The references are being read in Ankara as a move by Netanyahu, as the head of a fragile coalition, to outmaneuver his political rivals in Israel, particularly those demanding a harsher stance against Turkey.
Ankara thinks Netanyahu also wants to manipulate the U.S. administration, following President Donald Trump’s remarks on the possibility of recognizing Jerusalem as the official capital of Israel, as the Hürriyet Daily News’ Serkan Demirtaş reported in his July 29 column.
President Erdoğan on July 28 made his call on the OIC to discuss the issue in Istanbul on Aug. 1. This is a step aiming to make other Muslim-majority countries, especially Saudi Arabia and Egypt, take a stance regarding the al-Aqsa issue, thus preventing the issue from being seen as only Turkey-Israel tension and taking pressure off his own shoulders in domestic politics.
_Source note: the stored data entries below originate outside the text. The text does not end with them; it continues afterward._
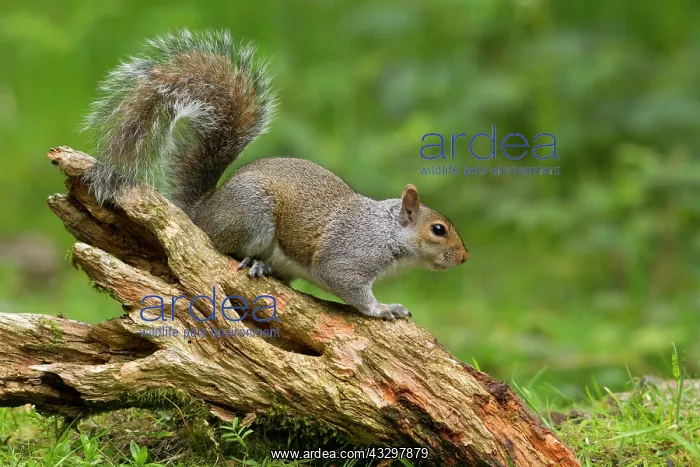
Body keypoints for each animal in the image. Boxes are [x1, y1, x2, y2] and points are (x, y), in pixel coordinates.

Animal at [82, 29, 469, 320]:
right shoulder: (347, 257)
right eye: (438, 229)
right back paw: (253, 262)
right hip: (252, 216)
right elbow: (349, 286)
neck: (386, 231)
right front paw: (385, 309)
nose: (465, 258)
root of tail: (205, 210)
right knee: (222, 247)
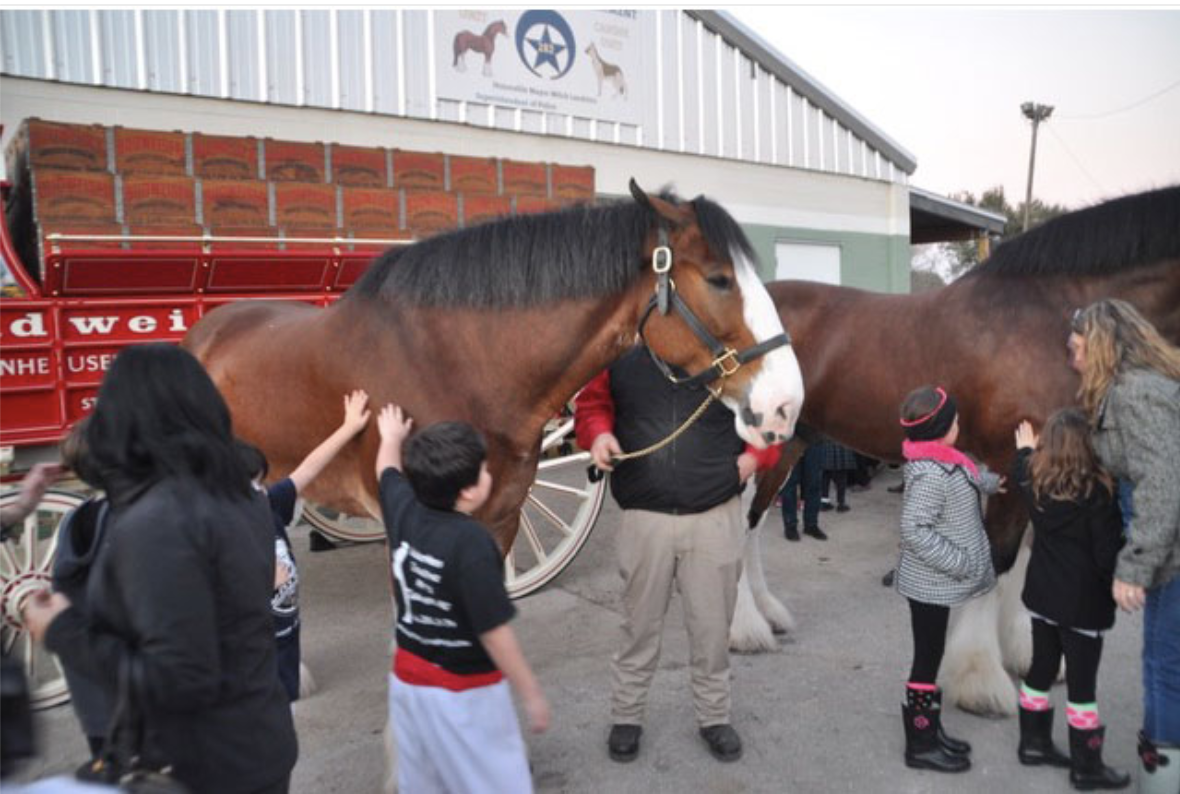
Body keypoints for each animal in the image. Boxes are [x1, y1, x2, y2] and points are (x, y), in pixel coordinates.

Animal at [728, 185, 1180, 716]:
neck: (1049, 315)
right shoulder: (1008, 463)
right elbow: (997, 560)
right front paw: (979, 679)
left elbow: (1020, 562)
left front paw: (1023, 654)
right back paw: (743, 630)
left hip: (790, 444)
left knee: (753, 525)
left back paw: (765, 615)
The social democratic main opposition Republican People’s Party (CHP) and the Kurdish problem-focused Peoples’ Democratic Party (HDP) have also condemned the Israeli government’s restrictions on worship for Muslims and the rights of Palestinians, but Erdoğan’s domestic problems on this issue do not emanate from these two sources. Rather, it is the parties and groups in the nationalist and Islamic spectrum of politics that are putting pressure on Erdoğan to take stronger action against Israel, just like Netanyahu’s rivals do.
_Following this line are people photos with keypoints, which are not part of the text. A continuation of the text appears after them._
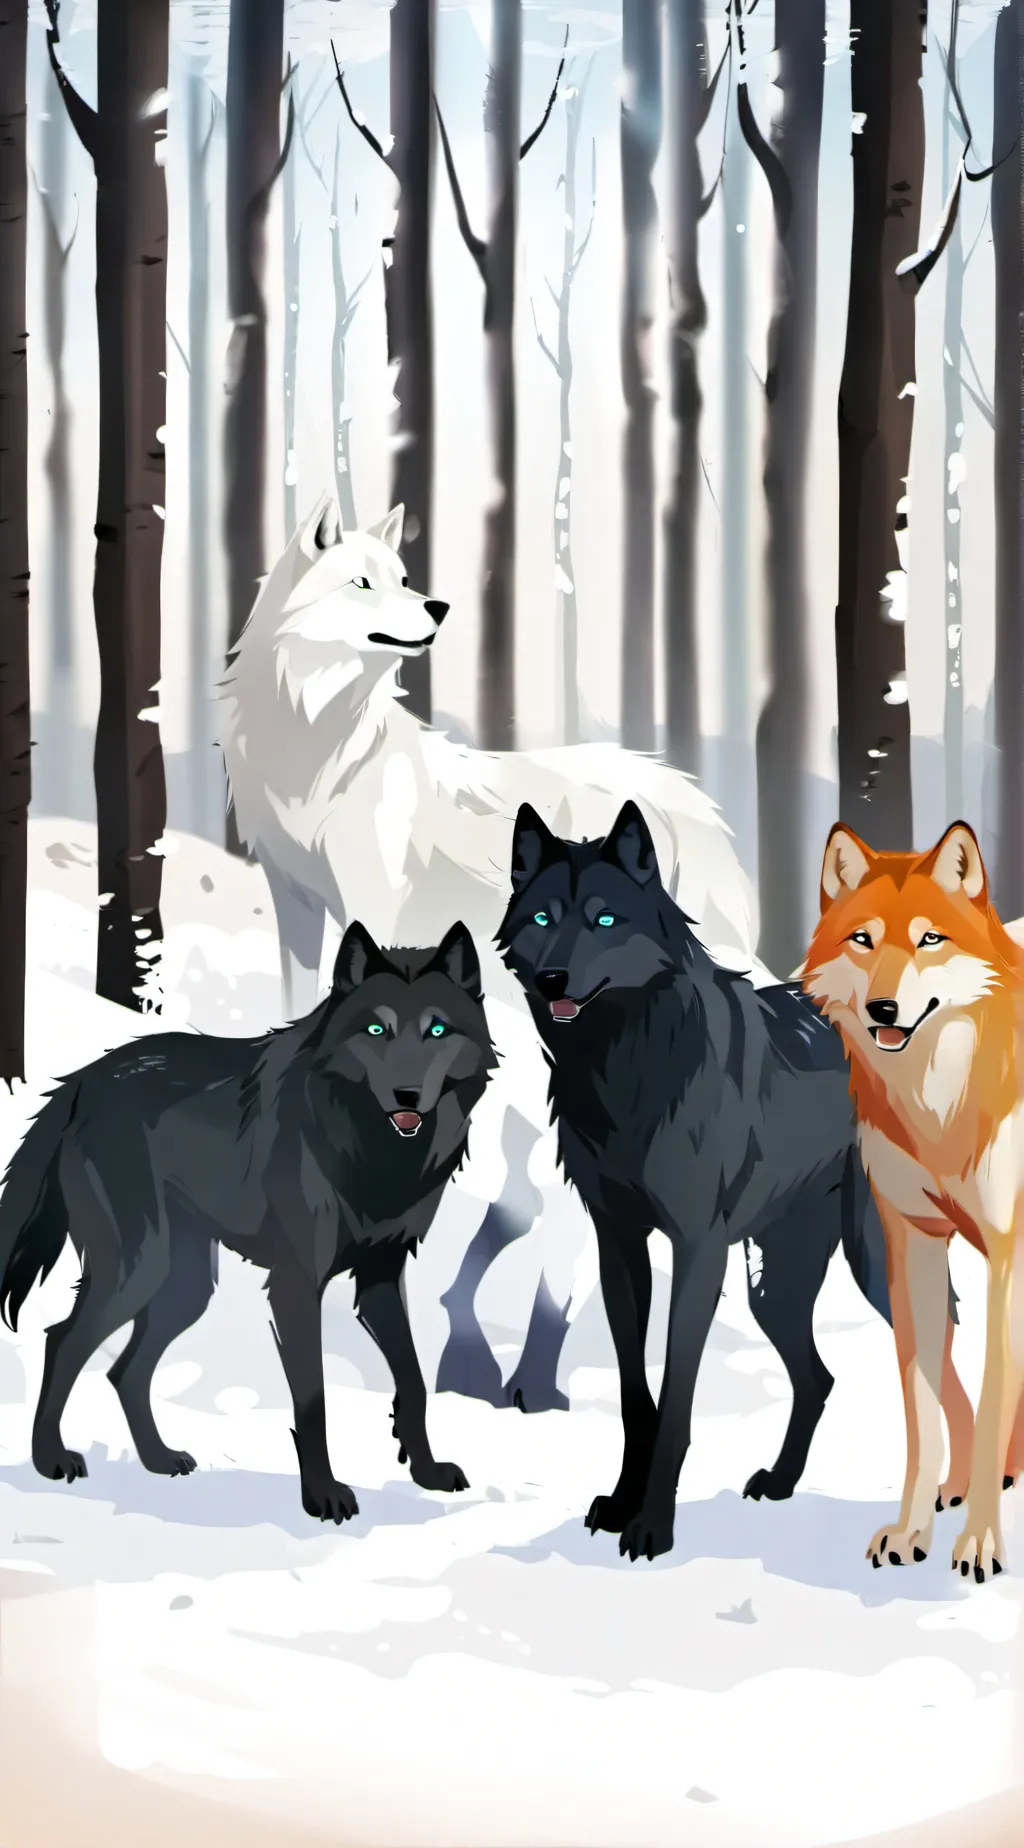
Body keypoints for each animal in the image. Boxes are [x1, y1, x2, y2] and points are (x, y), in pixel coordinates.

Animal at [0, 921, 496, 1523]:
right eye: (377, 1029)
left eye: (437, 1030)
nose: (407, 1095)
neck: (368, 1146)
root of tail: (81, 1079)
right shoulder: (295, 1284)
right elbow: (313, 1401)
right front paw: (323, 1496)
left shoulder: (381, 1277)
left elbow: (415, 1383)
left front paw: (426, 1472)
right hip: (138, 1270)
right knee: (62, 1341)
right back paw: (50, 1458)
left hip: (183, 1289)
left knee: (125, 1371)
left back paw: (159, 1459)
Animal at [216, 494, 768, 1411]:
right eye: (365, 583)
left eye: (405, 578)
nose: (439, 608)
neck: (321, 751)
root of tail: (699, 802)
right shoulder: (294, 902)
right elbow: (301, 1000)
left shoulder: (371, 910)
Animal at [497, 799, 973, 1563]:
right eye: (544, 918)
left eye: (605, 919)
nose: (552, 981)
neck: (627, 1065)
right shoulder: (619, 1247)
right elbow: (635, 1394)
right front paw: (621, 1502)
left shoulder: (698, 1249)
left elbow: (676, 1397)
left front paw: (653, 1525)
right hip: (773, 1287)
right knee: (819, 1377)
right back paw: (781, 1483)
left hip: (875, 1266)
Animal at [803, 820, 1024, 1582]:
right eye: (862, 940)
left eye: (930, 939)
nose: (883, 1009)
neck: (938, 1109)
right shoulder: (914, 1242)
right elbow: (922, 1410)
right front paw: (911, 1531)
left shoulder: (1009, 1255)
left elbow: (993, 1390)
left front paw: (980, 1544)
For example, the Saadet Party, the successor of Necmettin Erbakan’s Islamic-conservative tradition which also gave birth to Erdoğan’s ruling Justice and Development Party (AK Parti), has organized a demonstration in Istanbul calling on for stronger measures against Israel. There is also the Alperen Ocakları group, which has an affiliation with the Greater Unity Party (BBP) and which (unlike the Saadet Party) supported Erdoğan in the April 16 referendum on consolidating all executive powers in presidential hands.
Erdoğan, who aims to get re-elected in 2019 with at least 50 percent plus one vote, has to compete and convince parties on the right as he tries to heal wounds in the state apparatus caused by the illegal network of Fethullah Gülen, the U.S.-resident Islamist preacher who is believed to have masterminded the foiled July 15, 2016 military coup attempt.
On the other hand, Turkey and Israel are both trying to maintain a reconciliation process that has emphasized giant energy projects, such as the carrying of Israeli gas to European Union markets with or without Cypriot gas.
As part of reconciliation moves, a visit of Turkish Energy Minister Berat Albayrak –the son-in-law of President Erdoğan - to Israel has already been announced as the first official contact in years, though no date has been fixed yet.
Both the Israeli and the Turkish governments say they will maintain their positions whatever the cost, but we should wait and see the results of the OIC meeting in Istanbul.